Kate Douglas Wiggin: Rebecca Of Sunnybrook Farm

25. XXV. ROSES OF JOY (continued)

"You will only have had a high school course, but the most famous universities do not always succeed in making men and women. When I long to go abroad and study, I always remember that there were three great schools in Athens and two in Jerusalem, but the Teacher of all teachers came out of Nazareth, a little village hidden away from the bigger, busier world."

"Mr. Ladd says that you are almost wasted on Wareham." said Rebecca thoughtfully.

"He is wrong; my talent is not a great one, but no talent is wholly wasted unless its owner chooses to hide it in a napkin. Remember that of your own gifts, Rebecca; they may not be praised of men, but they may cheer, console, inspire, perhaps, when and where you least expect. The brimming glass that overflows its own rim moistens the earth about it."

"Did you ever hear of The Rose of Joy?" asked Rebecca, after a long silence.

"Yes, of course; where did you see it?"

"On the outside of a book in the library."
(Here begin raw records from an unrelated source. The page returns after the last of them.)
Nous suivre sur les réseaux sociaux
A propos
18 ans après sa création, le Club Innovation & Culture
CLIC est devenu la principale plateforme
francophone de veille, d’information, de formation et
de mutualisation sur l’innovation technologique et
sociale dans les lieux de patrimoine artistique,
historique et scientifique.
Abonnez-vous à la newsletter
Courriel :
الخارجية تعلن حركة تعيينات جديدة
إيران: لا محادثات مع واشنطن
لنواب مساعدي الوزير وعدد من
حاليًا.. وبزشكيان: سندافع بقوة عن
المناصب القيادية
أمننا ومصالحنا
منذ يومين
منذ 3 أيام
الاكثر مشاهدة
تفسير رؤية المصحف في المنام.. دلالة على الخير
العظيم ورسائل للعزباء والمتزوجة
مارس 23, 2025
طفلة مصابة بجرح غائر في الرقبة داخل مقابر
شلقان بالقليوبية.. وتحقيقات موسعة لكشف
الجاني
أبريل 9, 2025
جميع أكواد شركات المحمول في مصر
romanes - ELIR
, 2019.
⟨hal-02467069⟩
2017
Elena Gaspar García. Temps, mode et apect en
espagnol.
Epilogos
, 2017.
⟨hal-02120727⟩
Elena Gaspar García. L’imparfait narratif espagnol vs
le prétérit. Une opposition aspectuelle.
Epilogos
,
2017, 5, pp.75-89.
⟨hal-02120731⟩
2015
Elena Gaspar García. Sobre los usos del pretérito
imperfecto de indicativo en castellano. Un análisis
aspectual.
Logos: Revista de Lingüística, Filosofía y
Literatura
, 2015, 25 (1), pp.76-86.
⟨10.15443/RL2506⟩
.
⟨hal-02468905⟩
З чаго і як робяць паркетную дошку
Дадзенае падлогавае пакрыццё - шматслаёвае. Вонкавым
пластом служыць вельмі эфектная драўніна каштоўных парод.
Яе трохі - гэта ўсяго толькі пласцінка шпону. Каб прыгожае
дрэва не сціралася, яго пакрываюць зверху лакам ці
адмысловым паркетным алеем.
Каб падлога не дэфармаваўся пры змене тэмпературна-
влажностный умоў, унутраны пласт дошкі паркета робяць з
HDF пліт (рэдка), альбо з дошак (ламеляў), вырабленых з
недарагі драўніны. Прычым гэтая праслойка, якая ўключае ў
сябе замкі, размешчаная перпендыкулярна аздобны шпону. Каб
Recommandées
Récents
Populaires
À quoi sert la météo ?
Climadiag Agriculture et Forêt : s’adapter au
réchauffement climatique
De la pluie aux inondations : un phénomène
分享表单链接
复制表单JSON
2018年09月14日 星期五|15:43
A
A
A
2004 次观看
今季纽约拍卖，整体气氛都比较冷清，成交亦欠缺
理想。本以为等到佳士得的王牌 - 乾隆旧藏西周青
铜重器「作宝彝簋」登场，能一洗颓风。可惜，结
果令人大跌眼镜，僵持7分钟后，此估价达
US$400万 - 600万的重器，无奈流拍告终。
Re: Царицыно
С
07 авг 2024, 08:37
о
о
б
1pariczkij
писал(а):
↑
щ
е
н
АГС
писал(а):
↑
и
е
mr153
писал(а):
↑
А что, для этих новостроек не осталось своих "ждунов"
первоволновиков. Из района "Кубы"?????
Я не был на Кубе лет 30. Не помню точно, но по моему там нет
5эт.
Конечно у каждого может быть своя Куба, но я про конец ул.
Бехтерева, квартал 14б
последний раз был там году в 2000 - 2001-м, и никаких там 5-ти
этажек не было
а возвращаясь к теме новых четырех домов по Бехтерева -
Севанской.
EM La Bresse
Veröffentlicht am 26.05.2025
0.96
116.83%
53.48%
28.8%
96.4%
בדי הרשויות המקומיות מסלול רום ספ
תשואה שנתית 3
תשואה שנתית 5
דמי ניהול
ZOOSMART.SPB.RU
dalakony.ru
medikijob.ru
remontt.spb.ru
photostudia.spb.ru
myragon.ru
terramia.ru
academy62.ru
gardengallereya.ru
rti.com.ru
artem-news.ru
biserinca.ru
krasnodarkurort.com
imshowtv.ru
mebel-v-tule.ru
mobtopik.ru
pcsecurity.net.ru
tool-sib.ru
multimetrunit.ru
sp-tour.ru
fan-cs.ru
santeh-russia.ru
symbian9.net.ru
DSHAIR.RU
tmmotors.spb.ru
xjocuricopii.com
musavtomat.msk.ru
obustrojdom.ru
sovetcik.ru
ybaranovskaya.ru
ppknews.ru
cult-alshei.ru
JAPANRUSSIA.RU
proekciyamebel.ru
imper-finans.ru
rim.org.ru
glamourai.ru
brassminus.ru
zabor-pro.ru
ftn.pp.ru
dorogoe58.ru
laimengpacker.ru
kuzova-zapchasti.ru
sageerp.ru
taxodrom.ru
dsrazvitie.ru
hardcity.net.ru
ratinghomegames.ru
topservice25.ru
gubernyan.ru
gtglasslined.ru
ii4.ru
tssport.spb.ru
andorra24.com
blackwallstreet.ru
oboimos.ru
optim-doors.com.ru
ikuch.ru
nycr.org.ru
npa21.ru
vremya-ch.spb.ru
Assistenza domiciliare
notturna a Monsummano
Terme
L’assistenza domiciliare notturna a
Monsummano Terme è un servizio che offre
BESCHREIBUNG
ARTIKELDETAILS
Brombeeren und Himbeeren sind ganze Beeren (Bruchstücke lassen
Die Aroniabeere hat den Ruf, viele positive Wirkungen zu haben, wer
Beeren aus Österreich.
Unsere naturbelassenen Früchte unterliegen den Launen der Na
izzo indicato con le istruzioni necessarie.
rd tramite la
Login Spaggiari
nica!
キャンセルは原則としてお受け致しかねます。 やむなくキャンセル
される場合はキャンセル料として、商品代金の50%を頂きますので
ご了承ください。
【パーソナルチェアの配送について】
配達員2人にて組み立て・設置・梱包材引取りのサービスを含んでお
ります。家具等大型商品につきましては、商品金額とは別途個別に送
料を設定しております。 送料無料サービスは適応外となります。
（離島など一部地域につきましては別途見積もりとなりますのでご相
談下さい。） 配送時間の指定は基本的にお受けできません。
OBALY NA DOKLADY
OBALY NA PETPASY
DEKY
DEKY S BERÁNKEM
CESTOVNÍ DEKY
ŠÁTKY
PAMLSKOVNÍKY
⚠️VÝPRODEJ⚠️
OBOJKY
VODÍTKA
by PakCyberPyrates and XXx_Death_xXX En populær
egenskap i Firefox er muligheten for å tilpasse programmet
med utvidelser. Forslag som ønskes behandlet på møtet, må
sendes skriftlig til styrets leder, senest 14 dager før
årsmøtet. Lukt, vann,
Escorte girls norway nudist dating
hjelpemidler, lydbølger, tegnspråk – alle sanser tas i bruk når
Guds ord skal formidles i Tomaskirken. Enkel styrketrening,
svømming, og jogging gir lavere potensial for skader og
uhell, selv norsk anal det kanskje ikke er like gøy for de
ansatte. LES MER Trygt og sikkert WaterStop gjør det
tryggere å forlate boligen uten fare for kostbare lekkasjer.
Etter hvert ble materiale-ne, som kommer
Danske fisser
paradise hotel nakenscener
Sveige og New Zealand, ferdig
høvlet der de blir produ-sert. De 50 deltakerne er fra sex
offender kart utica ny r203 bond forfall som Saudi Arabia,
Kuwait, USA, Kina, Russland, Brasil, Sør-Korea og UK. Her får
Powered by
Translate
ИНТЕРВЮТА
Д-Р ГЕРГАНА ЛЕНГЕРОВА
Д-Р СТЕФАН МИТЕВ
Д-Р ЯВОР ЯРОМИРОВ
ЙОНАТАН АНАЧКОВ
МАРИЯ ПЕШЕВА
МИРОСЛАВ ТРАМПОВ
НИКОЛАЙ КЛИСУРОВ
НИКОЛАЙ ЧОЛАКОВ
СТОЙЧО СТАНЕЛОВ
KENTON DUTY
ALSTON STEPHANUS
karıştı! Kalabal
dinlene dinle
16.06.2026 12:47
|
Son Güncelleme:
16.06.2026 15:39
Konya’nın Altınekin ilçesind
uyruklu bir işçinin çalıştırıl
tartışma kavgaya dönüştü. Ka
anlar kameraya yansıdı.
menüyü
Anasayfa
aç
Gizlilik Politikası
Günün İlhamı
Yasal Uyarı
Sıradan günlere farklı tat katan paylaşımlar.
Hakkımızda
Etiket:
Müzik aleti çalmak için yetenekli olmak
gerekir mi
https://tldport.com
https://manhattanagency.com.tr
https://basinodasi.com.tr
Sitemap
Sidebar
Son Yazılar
"I saw it on the inside of a book in the library," smiled Miss Maxwell. "It is from Emerson, but I'm afraid you haven't quite grown up to it, Rebecca, and it is one of the things impossible to explain."

"Oh, try me, dear Miss Maxwell!" pleaded Rebecca. "Perhaps by thinking hard I can guess a little bit what it means."

"`In the actual--this painful kingdom of time and chance--are Care, Canker, and Sorrow; with thought, with the Ideal, is immortal hilarity--the rose of Joy; round it all the Muses sing,'" quoted Miss Maxwell.